# [Action item]
Tally the lines below that contain the word "monKey", then give the tally alone.

(Data items)
=== Begin Enclosure ===

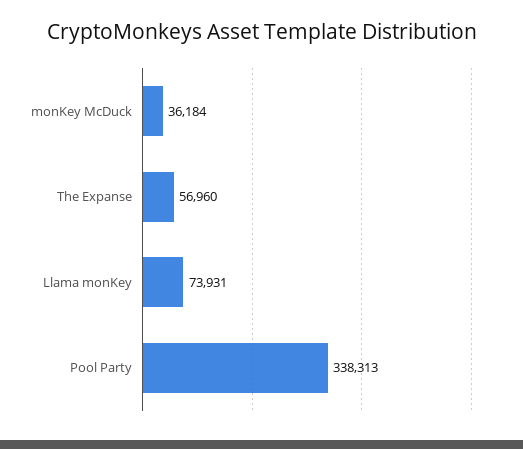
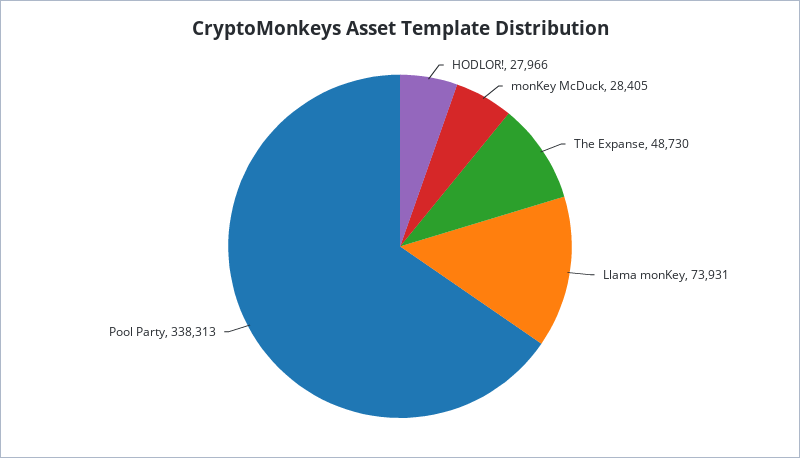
  {
-   "monKey McDuck": 36184,
+   "monKey McDuck": 28405,
-   "The Expanse": 56960,
+   "The Expanse": 48730,
    "Llama monKey": 73931,
-   "Pool Party": 338313
+   "Pool Party": 338313,
+   "HODLOR!": 27966
  }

=== End Enclosure ===

# [Written solution]
3